## Records for the exercise
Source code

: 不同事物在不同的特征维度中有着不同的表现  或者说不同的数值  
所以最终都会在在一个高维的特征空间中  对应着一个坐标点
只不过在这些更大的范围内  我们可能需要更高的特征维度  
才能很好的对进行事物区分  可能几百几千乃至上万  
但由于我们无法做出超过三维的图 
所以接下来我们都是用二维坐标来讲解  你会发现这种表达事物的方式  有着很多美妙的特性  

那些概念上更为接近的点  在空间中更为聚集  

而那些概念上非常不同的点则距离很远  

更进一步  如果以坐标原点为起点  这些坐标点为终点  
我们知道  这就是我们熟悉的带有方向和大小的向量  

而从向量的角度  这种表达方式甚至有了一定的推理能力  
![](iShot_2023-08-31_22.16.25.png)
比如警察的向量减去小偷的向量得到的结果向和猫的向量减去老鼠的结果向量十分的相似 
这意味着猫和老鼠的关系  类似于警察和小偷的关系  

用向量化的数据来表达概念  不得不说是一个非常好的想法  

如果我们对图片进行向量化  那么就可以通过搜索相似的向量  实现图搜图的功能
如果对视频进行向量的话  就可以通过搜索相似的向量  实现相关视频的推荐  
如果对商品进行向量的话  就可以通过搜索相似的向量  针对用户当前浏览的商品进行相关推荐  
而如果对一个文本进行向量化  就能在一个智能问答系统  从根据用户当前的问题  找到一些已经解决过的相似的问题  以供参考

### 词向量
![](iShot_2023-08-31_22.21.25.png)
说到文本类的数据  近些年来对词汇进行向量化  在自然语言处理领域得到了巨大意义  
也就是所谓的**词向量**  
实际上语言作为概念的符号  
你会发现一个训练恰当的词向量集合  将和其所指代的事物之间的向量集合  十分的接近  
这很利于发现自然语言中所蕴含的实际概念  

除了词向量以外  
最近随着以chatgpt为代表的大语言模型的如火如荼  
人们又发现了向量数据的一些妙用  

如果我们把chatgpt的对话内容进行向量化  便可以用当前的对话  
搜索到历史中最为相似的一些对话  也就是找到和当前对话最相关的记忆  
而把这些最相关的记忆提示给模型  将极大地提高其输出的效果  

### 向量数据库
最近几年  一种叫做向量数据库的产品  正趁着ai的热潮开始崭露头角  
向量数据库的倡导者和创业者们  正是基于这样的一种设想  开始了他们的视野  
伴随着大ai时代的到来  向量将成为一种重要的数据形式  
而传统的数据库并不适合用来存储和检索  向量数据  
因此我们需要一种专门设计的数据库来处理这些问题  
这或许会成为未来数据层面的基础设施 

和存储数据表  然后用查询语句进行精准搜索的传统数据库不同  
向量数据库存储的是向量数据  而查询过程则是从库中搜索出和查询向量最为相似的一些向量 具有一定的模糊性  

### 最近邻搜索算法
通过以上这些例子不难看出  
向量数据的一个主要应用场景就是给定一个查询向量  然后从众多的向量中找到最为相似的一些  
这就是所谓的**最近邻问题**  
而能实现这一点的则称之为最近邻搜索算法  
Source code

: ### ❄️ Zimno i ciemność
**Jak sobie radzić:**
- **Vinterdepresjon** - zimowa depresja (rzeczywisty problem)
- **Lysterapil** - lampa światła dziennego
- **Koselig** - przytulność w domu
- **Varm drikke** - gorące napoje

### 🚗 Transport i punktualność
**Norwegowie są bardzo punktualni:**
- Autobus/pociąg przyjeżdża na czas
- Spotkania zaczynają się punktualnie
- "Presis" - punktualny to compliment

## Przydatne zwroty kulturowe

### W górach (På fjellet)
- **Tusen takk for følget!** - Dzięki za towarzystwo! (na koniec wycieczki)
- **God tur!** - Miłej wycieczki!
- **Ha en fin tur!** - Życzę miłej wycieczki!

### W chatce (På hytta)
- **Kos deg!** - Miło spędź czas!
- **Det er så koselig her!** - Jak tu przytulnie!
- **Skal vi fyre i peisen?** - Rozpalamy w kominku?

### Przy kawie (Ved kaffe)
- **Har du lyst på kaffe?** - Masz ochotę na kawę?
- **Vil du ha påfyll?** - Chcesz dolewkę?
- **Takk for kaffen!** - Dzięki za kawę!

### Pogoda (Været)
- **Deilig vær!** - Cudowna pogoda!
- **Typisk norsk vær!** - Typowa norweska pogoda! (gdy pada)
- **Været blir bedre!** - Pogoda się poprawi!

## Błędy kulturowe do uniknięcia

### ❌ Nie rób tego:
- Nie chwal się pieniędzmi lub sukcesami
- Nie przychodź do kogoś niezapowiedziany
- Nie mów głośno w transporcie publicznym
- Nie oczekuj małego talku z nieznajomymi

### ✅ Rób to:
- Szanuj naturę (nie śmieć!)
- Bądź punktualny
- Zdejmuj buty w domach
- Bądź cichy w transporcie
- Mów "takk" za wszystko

## What you need to do
Take the lines from the one containing "## Przydatne zwroty kulturowe" through the last line, switch every "wycieczki" to "wędrówki", and give back only that part with nothing else changed.

## Written solution
## Przydatne zwroty kulturowe

### W górach (På fjellet)
- **Tusen takk for følget!** - Dzięki za towarzystwo! (na koniec wędrówki)
- **God tur!** - Miłej wędrówki!
- **Ha en fin tur!** - Życzę miłej wędrówki!

### W chatce (På hytta)
- **Kos deg!** - Miło spędź czas!
- **Det er så koselig her!** - Jak tu przytulnie!
- **Skal vi fyre i peisen?** - Rozpalamy w kominku?

### Przy kawie (Ved kaffe)
- **Har du lyst på kaffe?** - Masz ochotę na kawę?
- **Vil du ha påfyll?** - Chcesz dolewkę?
- **Takk for kaffen!** - Dzięki za kawę!

### Pogoda (Været)
- **Deilig vær!** - Cudowna pogoda!
- **Typisk norsk vær!** - Typowa norweska pogoda! (gdy pada)
- **Været blir bedre!** - Pogoda się poprawi!

## Błędy kulturowe do uniknięcia

### ❌ Nie rób tego:
- Nie chwal się pieniędzmi lub sukcesami
- Nie przychodź do kogoś niezapowiedziany
- Nie mów głośno w transporcie publicznym
- Nie oczekuj małego talku z nieznajomymi

### ✅ Rób to:
- Szanuj naturę (nie śmieć!)
- Bądź punktualny
- Zdejmuj buty w domach
- Bądź cichy w transporcie
- Mów "takk" za wszystko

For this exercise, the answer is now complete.